天秤Vol:3
竜司の様に、劣悪な家庭環境で育つ
男性は、総じて、このハンデを負いやすい。
すると、現実の世界ではどうなるか?
多くの場合、女性不信や人間不信に陥ってしまう。
コミュニーケーションが取りにくくなり、
たった一言の挨拶さえ、難しく感じる。
人間関係が疎遠になり、孤立しやすくなるのも、当然である。
しかも、幼少期から無意識の内に、
潜在意識に刷り込まれている。
よりにもよって、その相手が、家族である。
タチの悪さが、際立つばかりだ。
男性にとって、生まれて初めて、接する女性である。
その母親に難があれば、その後の人生に困難が生じやすい。
ーーじゃあ...。
竜司は、ふと気づいた。
「そうです。」
聖女は、彼の辿りついた答えに、同意した。
「女性も、例外ではありません。」
「ありもしない、理想の男性を吹き込まれています。」
「結果、母親の願う男性を求めてしまいます。
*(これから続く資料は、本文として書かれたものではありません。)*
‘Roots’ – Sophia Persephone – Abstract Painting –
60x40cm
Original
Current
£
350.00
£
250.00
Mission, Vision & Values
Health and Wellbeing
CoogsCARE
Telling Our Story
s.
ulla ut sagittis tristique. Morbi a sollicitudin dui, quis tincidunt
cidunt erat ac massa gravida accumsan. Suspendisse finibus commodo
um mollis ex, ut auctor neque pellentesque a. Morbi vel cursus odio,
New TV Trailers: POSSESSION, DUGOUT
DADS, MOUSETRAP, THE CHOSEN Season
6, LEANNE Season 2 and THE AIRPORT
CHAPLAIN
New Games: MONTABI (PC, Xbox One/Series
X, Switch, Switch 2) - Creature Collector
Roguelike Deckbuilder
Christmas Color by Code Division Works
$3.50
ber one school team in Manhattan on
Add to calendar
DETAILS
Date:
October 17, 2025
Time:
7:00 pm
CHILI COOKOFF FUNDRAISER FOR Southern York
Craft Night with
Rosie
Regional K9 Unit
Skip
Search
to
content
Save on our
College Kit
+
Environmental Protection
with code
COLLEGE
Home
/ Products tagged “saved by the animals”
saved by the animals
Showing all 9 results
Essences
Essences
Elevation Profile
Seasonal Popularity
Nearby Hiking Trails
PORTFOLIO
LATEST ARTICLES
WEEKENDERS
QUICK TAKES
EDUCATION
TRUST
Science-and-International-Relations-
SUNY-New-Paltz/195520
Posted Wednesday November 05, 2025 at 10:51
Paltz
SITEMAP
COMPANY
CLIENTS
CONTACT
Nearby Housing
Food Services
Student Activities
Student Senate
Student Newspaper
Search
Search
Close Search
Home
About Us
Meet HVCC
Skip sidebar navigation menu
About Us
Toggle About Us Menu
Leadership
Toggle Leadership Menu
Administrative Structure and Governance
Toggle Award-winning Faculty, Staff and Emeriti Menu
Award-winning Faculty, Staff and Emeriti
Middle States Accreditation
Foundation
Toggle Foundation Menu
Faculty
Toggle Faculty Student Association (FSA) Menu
」
「それが、さも本人の願いであるかの様にです。」
竜司は、自身の身に降りかかる問題の複雑さに気づいた。
いわゆる、毒親の元に育ってしまった子供は、
その親の精神性や世界観に毒されている。
それが、女性の場合、今回だと厄介だ。
現実に、パーフェクトな男性は存在しない。
毒親に刷り込まれた女性からしてみたら、
リアルの男は、ナヨナヨしく、弱々しい。
そんな男性に頼ったり、守ってもらうなんて、
ごめん被りたいし、もちろん、一緒に生活をする事すら、
生理的に嫌悪する。
だから、自分一人で生きた方が、遥かにマシだ。
自分の目にかなう男がいても、お遊び感覚でいい。
竜司が、初めて、聖女と出会った時、
彼女に言われた内容の本性を垣間見た。
「これじゃあ...」
性別関係なく、お互いに、心の底から、
結婚しようと思えるのだろうか?
仮に、結婚したいと思っても、その気持ちは、仮初だろう。
周囲の環境から、ありもしない理想の人物、
キャリア、人生、彼らの望むレールを歩む様に、
仕込まれている。
時代の変化の荒波によって、自身の存在意義や、
価値が揺らぎ、精神的に脆くもった男性、
そんな男達に幻滅し、自立せざるを得なくなり、
心の中では、孤立したまま、精神が不安定な女性、
これほど、共倒れという言葉がピッタリな状況はない。
世界を救う(もとい、強制的に救わないといけなくなった)
立場の竜司にとって、より頭を悩ました。
知れば知る程、そんじょそこらで片付けられるモノではないのだ。